You can also set authentication credentials using environment variables:

```bash
export RDF_USERNAME=myuser
export RDF_PASSWORD=mypass
rdf-uploader upload path/to/file.ttl --endpoint http://localhost:3030/dataset/sparql
```

For endpoint-specific credentials, use the endpoint type as a prefix:

```bash
export MARKLOGIC_USERNAME=mluser
export MARKLOGIC_PASSWORD=mlpass
rdf-uploader upload path/to/file.ttl --endpoint http://marklogic-server:8000/v1/graphs --type marklogic
```

### Content Type

Specify the content type for the RDF data:

```bash
rdf-uploader upload path/to/file.ttl --endpoint http://localhost:3030/dataset/sparql --content-type "text/turtle"
```

If not specified, the content type is automatically detected based on the file extension:
- `.ttl`, `.turtle`: `text/turtle`
- `.nt`: `application/n-triples`
- `.n3`: `text/n3`
- `.nq`, `.nquads`: `application/n-quads`
- `.rdf`, `.xml`: `application/rdf+xml`
- `.jsonld`: `application/ld+json`
- `.json`: `application/rdf+json`
- `.trig`: `application/trig`

### Control Concurrency

Limit the number of concurrent uploads:

```bash
rdf-uploader upload path/to/*.ttl --endpoint http://localhost:3030/dataset/sparql --concurrent 10
```

### Verbose Mode

Enable verbose output to see detailed information about each batch upload, including the number of triples per batch and server response codes:

```bash
rdf-uploader upload path/to/file.ttl --endpoint http://localhost:3030/dataset/sparql --verbose
```

### Help

Get help on available commands and options:

```bash
rdf-uploader --help
rdf-uploader upload --help
```


### Environment Variables

You can configure the RDF Uploader using environment variables, which is especially useful for CI/CD pipelines or when working with multiple endpoints.
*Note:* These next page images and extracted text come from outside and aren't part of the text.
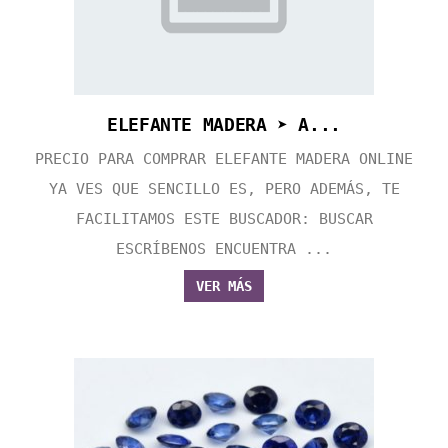
ELEFANTE MADERA ➤ A...
PRECIO PARA COMPRAR ELEFANTE MADERA ONLINE
YA VES QUE SENCILLO ES, PERO ADEMÁS, TE
FACILITAMOS ESTE BUSCADOR: BUSCAR
ESCRÍBENOS ENCUENTRA ...
VER MÁS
The library also supports reading values from a `.envrc` file in the current working directory if environment variables are not set:

#### Endpoint URLs

```bash
# Generic endpoint URL
export RDF_ENDPOINT=http://localhost:3030/dataset/sparql

# Endpoint-specific URLs
export MARKLOGIC_ENDPOINT=http://marklogic-server:8000/v1/graphs
export NEPTUNE_ENDPOINT=https://your-neptune-instance.amazonaws.com:8182/sparql
export BLAZEGRAPH_ENDPOINT=http://blazegraph-server:9999/blazegraph/sparql
export RDFOX_ENDPOINT=http://rdfox-server:12110/datastores/default/content
export STARDOG_ENDPOINT=https://your-stardog-instance:5820/database
```

#### Authentication

```bash
# Generic credentials
export RDF_USERNAME=myuser
export RDF_PASSWORD=mypass

# Endpoint-specific credentials
export MARKLOGIC_USERNAME=mluser
export MARKLOGIC_PASSWORD=mlpass
export NEPTUNE_USERNAME=neptuneuser
export NEPTUNE_PASSWORD=neptunepass
export BLAZEGRAPH_USERNAME=bguser
export BLAZEGRAPH_PASSWORD=bgpass
export RDFOX_USERNAME=rdfoxuser
export RDFOX_PASSWORD=rdfoxpass
export STARDOG_USERNAME=sduser
export STARDOG_PASSWORD=sdpass
```

#### RDFox Store Name

```bash
export RDFOX_STORE_NAME=mystore
```

### Test Configuration

Tests use a local SPARQL endpoint by default. You can configure the test endpoint by setting environment variables:

```bash
export TEST_ENDPOINT_URL=http://localhost:3030/test
export TEST_ENDPOINT_TYPE=fuseki
```

## License

This project is licensed under the MIT License - see the LICENSE file for details.